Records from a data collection
##########
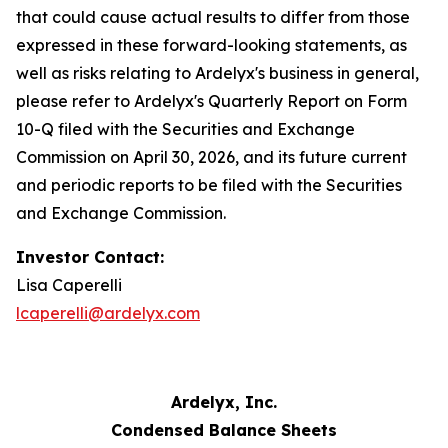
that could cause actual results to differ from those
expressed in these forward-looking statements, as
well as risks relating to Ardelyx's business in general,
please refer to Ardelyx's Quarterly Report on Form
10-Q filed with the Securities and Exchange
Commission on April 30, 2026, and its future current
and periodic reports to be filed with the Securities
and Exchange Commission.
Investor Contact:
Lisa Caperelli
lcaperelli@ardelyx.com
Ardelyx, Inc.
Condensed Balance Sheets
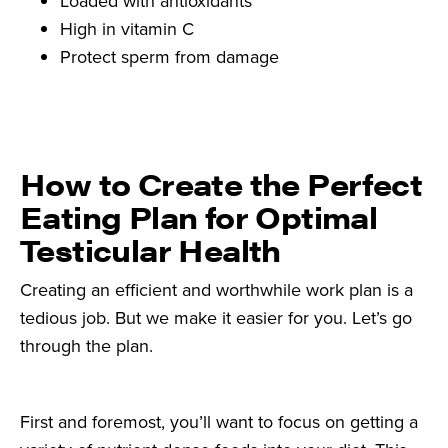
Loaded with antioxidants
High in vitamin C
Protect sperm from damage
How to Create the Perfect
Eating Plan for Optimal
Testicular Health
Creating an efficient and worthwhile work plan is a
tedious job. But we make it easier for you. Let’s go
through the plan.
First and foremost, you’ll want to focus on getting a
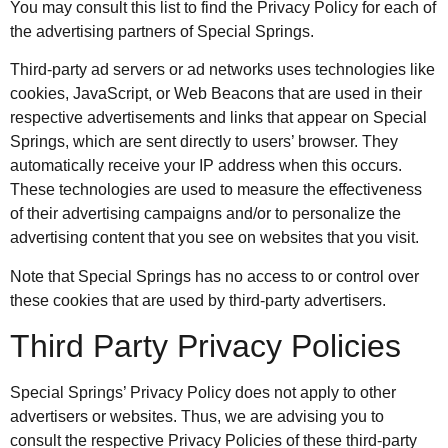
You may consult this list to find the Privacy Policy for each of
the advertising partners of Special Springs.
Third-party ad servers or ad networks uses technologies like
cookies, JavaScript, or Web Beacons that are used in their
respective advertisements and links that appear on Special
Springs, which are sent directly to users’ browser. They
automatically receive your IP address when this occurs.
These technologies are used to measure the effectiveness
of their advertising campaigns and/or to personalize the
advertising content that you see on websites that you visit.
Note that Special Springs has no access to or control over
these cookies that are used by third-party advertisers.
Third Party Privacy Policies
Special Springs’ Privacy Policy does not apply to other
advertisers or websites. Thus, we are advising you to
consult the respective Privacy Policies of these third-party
##########
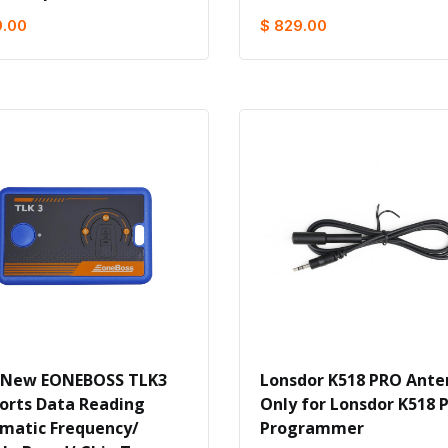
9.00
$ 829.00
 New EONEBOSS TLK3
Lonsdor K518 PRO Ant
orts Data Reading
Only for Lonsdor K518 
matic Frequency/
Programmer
##########
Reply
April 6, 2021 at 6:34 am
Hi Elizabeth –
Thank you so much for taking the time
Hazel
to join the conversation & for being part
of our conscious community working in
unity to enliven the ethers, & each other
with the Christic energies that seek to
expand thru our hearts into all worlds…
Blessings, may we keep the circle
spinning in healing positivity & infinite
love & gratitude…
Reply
##########
Rewrite the data as a numbered list, from the line containing "that could cause" through the line containing "First and foremost, you’ll", leaving out blank lines and the pictures.

_Answer for this exercise:_
1. that could cause actual results to differ from those
2. expressed in these forward-looking statements, as
3. well as risks relating to Ardelyx's business in general,
4. please refer to Ardelyx's Quarterly Report on Form
5. 10-Q filed with the Securities and Exchange
6. Commission on April 30, 2026, and its future current
7. and periodic reports to be filed with the Securities
8. and Exchange Commission.
9. Investor Contact:
10. Lisa Caperelli
11. lcaperelli@ardelyx.com
12. Ardelyx, Inc.
13. Condensed Balance Sheets
14. Loaded with antioxidants
15. High in vitamin C
16. Protect sperm from damage
17. How to Create the Perfect
18. Eating Plan for Optimal
19. Testicular Health
20. Creating an efficient and worthwhile work plan is a
21. tedious job. But we make it easier for you. Let’s go
22. through the plan.
23. First and foremost, you’ll want to focus on getting a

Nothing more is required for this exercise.